SET PROBLEM A | List every American artist that the excerpt on the early Yardbirds recordings names as a source of the covers from the December ’63 sessions.

Nevertheless, it is at least good to have most of the early Yardbirds studio stuff in one place — and what was lacking would be lovingly assembled by Repertoire Records thirty-four years later and packed into thirteen bonus tracks for the expanded CD release of the album; this is probably the most commonly accessible version these days, and it provides a more or less exhaustive history of the Yardbirds from the earliest demo versions recorded at the R. G. Jones Studio on December 10, 1963, and up to their first attempt to record ‘Heart Full Of Soul’ in April 1965, which ended in failure because the hired sitar player, according to Beck, couldn’t properly nail the 4/4 time signature (!). These sixteen months were not the greatest months in Yardbird history — but they were certainly the sixteen months that put the band on the general musical map and prepared them for greatness.

Okay, so we should probably subtract the first three months, because all of the bonus tracks that date from the December ’63 R. G. Jones Studios sessions are sort of... just okay. Most of them are covers of American idols — Chuck Berry, John Lee Hooker, Sonny Boy Williamson, Billy Boy Arnold — performed in a fairly tepid and cautious manner. This early version of ‘Boom Boom’, for instance, feels like the boys are almost afraid to push themselves too far, next to the blazing-cannon rendition of the Animals — and so does ‘Baby What’s Wrong’, for that matter; basically, whenever the Yardbirds try on for size anything that was or would be done by the Animals or the Stones, they inevitably lose big time because of their overall «nice college boy» attitude. What’s worse, at this point in time they were also unable — in the studio, at least — to make the best of their single most musically gifted member: Clapton’s guitar tone on those early demos is thin, and although he already shows an impressive fluency, producing a lilting, harmonious blues sound that had few equals on the British rhythm’n’blues scene, he is being way too modest for all that talent to be properly noted.

Some records:
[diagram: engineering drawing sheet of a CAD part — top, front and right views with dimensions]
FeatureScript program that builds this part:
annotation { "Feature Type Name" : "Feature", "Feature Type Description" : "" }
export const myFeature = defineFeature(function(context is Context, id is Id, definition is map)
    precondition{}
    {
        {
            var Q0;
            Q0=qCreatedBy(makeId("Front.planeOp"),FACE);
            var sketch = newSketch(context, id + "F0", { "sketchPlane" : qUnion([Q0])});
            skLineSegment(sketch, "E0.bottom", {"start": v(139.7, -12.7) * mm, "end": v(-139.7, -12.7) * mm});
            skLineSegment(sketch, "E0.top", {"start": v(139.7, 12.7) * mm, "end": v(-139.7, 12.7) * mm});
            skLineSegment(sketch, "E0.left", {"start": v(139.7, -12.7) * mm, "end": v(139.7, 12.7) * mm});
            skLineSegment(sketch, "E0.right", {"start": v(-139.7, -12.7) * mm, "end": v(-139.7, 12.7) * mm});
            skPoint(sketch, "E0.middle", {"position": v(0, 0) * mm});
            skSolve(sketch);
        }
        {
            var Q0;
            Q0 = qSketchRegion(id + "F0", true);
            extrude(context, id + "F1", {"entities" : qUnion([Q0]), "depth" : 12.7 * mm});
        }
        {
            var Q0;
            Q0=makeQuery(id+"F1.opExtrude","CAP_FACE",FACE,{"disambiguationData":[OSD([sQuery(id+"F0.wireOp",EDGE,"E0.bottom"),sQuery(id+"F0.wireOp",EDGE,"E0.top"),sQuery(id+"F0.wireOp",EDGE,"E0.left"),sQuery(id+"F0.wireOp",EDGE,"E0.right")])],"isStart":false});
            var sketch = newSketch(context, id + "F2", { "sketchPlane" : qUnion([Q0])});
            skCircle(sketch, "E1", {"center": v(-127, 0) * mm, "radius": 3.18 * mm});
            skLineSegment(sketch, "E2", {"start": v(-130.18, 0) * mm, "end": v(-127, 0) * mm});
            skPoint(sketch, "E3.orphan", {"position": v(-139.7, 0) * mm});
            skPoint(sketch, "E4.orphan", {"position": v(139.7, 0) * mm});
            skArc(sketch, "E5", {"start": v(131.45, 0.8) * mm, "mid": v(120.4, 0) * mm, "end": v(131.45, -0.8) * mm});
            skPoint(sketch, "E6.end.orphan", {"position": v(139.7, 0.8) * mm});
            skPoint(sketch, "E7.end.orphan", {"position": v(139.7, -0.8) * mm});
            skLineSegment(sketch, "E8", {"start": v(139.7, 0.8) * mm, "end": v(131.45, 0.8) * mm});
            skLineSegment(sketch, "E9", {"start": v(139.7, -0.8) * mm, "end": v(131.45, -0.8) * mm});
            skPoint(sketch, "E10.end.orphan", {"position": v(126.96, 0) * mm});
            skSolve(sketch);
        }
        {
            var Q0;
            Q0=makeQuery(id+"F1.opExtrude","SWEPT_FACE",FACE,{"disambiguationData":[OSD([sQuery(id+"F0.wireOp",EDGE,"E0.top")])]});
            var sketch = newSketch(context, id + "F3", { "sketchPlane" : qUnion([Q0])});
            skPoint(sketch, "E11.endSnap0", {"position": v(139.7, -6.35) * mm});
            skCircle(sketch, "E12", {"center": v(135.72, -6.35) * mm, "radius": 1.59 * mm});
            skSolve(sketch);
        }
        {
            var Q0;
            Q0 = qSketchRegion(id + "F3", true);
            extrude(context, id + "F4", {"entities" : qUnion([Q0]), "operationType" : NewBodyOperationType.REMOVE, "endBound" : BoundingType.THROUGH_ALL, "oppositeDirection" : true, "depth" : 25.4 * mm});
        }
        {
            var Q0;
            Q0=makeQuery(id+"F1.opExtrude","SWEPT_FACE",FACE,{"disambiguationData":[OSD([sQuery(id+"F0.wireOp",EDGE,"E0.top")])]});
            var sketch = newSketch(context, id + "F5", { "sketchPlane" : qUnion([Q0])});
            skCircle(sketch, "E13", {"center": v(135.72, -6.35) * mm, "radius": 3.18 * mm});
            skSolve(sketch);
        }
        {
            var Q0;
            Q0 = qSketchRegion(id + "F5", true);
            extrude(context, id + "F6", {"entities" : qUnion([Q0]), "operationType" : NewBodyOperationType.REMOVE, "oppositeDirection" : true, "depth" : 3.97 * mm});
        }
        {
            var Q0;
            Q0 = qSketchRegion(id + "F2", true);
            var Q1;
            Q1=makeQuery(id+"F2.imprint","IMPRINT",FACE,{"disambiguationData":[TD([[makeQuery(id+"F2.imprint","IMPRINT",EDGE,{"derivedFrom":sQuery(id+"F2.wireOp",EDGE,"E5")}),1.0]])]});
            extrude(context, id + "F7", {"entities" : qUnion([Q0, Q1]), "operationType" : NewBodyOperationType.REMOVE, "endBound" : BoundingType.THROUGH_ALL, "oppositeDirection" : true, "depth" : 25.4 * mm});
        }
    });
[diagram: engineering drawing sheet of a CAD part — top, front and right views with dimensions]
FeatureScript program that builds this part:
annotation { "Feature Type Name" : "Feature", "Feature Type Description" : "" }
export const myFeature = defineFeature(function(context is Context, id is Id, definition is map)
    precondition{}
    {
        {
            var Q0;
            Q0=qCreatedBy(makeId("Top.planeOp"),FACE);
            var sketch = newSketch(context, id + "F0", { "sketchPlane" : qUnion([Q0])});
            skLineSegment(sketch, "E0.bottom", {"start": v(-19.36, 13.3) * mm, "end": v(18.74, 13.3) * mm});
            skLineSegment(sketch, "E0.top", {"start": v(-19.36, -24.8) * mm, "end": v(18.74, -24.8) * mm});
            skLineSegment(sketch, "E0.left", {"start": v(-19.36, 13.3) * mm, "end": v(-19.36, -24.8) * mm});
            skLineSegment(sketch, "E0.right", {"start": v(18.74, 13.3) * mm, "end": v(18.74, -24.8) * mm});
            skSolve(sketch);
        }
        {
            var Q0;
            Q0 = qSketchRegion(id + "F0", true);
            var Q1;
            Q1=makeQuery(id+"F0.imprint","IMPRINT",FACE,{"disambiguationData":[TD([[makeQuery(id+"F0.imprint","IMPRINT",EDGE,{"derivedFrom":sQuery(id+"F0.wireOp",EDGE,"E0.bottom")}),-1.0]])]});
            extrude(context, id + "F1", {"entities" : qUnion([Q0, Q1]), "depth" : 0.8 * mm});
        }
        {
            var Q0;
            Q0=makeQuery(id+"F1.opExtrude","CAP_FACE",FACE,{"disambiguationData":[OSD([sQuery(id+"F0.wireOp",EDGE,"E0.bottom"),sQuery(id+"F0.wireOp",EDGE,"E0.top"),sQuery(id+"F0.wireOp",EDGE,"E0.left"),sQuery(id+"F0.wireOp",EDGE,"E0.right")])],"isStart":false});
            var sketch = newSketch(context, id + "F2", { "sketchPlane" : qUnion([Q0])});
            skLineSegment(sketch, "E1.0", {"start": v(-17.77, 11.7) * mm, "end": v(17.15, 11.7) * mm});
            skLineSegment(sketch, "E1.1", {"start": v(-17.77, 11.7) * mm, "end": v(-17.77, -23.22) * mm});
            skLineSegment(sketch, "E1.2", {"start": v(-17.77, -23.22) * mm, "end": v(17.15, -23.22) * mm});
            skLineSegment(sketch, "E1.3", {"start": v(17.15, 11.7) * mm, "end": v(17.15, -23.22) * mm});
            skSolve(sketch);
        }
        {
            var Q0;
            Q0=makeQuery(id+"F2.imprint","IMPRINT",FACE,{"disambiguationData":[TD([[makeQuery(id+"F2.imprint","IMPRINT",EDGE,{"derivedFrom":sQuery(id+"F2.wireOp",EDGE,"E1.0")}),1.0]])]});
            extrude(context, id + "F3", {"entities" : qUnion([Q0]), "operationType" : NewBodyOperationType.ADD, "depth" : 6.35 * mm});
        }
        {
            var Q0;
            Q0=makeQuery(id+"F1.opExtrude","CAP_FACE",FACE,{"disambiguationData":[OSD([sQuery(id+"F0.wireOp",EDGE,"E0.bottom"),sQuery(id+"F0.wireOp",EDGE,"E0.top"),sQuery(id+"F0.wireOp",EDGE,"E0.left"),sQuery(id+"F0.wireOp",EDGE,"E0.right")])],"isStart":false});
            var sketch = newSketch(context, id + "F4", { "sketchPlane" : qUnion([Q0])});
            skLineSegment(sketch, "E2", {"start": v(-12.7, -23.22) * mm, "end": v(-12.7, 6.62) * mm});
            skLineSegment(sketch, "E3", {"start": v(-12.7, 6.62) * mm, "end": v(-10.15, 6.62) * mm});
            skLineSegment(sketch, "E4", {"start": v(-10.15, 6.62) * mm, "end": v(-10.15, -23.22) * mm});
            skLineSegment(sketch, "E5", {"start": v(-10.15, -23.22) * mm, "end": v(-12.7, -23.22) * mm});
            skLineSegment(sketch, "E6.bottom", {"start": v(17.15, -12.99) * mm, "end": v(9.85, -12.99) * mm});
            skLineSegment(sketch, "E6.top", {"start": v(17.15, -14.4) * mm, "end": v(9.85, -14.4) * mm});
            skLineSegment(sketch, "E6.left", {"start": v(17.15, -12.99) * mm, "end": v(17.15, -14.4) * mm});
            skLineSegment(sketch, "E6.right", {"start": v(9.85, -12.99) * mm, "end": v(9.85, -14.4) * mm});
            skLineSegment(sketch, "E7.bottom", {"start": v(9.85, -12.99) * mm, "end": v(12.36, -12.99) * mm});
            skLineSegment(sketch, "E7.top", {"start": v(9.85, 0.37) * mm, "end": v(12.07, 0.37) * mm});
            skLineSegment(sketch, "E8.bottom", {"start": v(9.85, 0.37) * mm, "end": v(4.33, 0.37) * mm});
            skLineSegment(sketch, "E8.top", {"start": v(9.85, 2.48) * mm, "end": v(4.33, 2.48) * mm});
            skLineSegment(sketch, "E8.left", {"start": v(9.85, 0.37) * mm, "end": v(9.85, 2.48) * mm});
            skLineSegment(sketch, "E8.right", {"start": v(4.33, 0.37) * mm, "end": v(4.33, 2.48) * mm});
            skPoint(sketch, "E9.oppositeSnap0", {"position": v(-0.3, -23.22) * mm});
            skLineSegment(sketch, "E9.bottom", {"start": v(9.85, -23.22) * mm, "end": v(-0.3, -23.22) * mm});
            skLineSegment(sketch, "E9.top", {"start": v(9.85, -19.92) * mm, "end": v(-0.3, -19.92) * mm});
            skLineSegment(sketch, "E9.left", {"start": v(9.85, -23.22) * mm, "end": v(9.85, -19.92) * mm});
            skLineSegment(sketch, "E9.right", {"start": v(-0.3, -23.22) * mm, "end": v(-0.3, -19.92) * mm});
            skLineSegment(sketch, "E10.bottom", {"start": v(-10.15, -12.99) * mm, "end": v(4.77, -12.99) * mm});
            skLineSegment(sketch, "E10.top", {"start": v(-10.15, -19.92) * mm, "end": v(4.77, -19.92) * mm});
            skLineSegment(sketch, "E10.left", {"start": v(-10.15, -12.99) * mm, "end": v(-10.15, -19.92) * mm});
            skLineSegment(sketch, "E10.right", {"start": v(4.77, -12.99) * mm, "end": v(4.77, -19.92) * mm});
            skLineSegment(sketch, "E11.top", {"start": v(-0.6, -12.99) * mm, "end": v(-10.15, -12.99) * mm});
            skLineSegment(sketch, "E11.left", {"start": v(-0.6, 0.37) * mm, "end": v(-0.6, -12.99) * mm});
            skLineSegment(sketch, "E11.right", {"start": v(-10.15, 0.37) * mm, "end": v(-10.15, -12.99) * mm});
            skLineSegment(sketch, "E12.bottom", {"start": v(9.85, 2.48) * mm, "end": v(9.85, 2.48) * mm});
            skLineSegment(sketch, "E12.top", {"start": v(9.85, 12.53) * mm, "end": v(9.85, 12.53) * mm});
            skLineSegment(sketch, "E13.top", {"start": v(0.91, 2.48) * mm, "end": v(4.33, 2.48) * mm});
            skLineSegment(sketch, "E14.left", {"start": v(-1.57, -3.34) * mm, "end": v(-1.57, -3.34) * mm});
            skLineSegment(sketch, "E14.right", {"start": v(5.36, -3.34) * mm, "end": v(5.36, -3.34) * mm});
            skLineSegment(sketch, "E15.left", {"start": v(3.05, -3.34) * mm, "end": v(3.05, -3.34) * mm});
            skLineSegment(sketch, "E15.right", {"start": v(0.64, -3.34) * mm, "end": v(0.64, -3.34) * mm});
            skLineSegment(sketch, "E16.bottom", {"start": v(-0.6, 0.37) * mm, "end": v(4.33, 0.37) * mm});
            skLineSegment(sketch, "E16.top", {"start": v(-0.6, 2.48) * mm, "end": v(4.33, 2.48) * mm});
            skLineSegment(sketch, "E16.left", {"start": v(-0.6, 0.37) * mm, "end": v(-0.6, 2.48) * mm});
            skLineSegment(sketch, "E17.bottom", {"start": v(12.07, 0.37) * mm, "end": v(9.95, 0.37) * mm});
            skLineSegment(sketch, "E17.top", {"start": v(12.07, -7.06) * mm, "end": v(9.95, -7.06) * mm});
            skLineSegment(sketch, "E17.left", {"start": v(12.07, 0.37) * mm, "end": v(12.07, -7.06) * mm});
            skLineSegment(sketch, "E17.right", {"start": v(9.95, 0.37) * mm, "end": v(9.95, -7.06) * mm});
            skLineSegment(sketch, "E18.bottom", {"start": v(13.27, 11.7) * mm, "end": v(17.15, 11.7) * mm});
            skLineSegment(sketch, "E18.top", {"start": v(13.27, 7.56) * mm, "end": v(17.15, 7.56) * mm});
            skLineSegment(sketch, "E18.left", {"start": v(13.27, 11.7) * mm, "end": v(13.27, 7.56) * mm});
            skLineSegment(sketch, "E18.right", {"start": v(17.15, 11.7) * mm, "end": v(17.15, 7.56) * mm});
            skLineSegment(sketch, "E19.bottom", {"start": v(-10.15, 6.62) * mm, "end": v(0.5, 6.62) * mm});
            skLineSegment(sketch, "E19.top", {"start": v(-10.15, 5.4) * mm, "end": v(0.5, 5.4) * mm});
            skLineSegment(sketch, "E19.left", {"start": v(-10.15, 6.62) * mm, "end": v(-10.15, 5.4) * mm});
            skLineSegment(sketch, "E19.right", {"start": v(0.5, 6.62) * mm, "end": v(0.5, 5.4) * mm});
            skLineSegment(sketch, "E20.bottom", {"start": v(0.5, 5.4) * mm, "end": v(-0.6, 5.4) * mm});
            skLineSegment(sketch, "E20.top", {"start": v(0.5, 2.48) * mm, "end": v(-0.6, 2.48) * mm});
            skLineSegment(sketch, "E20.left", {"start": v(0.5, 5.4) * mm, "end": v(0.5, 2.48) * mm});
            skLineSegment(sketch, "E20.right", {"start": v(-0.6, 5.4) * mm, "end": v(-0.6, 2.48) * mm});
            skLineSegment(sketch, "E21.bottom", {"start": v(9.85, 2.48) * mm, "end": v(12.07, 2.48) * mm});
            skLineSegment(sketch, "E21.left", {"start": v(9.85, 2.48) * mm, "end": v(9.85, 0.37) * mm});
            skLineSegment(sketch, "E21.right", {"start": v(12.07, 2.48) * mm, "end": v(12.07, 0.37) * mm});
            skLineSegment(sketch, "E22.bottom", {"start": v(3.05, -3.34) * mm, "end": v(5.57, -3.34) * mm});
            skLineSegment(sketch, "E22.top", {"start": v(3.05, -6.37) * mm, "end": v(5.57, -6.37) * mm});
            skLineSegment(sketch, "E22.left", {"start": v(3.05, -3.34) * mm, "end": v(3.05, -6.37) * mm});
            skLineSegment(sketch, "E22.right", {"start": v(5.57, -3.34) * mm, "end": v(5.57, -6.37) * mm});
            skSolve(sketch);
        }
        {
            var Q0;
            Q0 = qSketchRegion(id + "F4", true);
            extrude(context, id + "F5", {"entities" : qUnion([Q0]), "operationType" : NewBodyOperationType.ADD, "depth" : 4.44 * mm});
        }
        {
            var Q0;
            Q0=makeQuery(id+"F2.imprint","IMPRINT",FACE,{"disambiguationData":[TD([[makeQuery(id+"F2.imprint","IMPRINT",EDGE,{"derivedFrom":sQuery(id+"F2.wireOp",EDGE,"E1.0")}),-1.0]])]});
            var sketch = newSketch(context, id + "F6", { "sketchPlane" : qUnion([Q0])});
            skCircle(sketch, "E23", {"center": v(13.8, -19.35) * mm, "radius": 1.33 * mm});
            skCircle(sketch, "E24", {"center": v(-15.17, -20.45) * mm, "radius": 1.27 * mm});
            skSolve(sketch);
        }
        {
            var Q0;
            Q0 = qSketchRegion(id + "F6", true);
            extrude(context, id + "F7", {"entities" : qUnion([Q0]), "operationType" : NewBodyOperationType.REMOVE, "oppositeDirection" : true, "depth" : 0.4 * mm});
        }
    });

SET PROBLEM B | In the records, starting with the first line and going on through the line with "v(-139.7, 0) *", change every "Q0" to "query0" and write out those lines again with nothing else altered.

COMPLETE OUTPUT A | Chuck Berry, John Lee Hooker, Sonny Boy Williamson, Billy Boy Arnold

COMPLETE OUTPUT B |
[diagram: engineering drawing sheet of a CAD part — top, front and right views with dimensions]
FeatureScript program that builds this part:
annotation { "Feature Type Name" : "Feature", "Feature Type Description" : "" }
export const myFeature = defineFeature(function(context is Context, id is Id, definition is map)
    precondition{}
    {
        {
            var query0;
            query0=qCreatedBy(makeId("Front.planeOp"),FACE);
            var sketch = newSketch(context, id + "F0", { "sketchPlane" : qUnion([query0])});
            skLineSegment(sketch, "E0.bottom", {"start": v(139.7, -12.7) * mm, "end": v(-139.7, -12.7) * mm});
            skLineSegment(sketch, "E0.top", {"start": v(139.7, 12.7) * mm, "end": v(-139.7, 12.7) * mm});
            skLineSegment(sketch, "E0.left", {"start": v(139.7, -12.7) * mm, "end": v(139.7, 12.7) * mm});
            skLineSegment(sketch, "E0.right", {"start": v(-139.7, -12.7) * mm, "end": v(-139.7, 12.7) * mm});
            skPoint(sketch, "E0.middle", {"position": v(0, 0) * mm});
            skSolve(sketch);
        }
        {
            var query0;
            query0 = qSketchRegion(id + "F0", true);
            extrude(context, id + "F1", {"entities" : qUnion([query0]), "depth" : 12.7 * mm});
        }
        {
            var query0;
            query0=makeQuery(id+"F1.opExtrude","CAP_FACE",FACE,{"disambiguationData":[OSD([sQuery(id+"F0.wireOp",EDGE,"E0.bottom"),sQuery(id+"F0.wireOp",EDGE,"E0.top"),sQuery(id+"F0.wireOp",EDGE,"E0.left"),sQuery(id+"F0.wireOp",EDGE,"E0.right")])],"isStart":false});
            var sketch = newSketch(context, id + "F2", { "sketchPlane" : qUnion([query0])});
            skCircle(sketch, "E1", {"center": v(-127, 0) * mm, "radius": 3.18 * mm});
            skLineSegment(sketch, "E2", {"start": v(-130.18, 0) * mm, "end": v(-127, 0) * mm});
            skPoint(sketch, "E3.orphan", {"position": v(-139.7, 0) * mm});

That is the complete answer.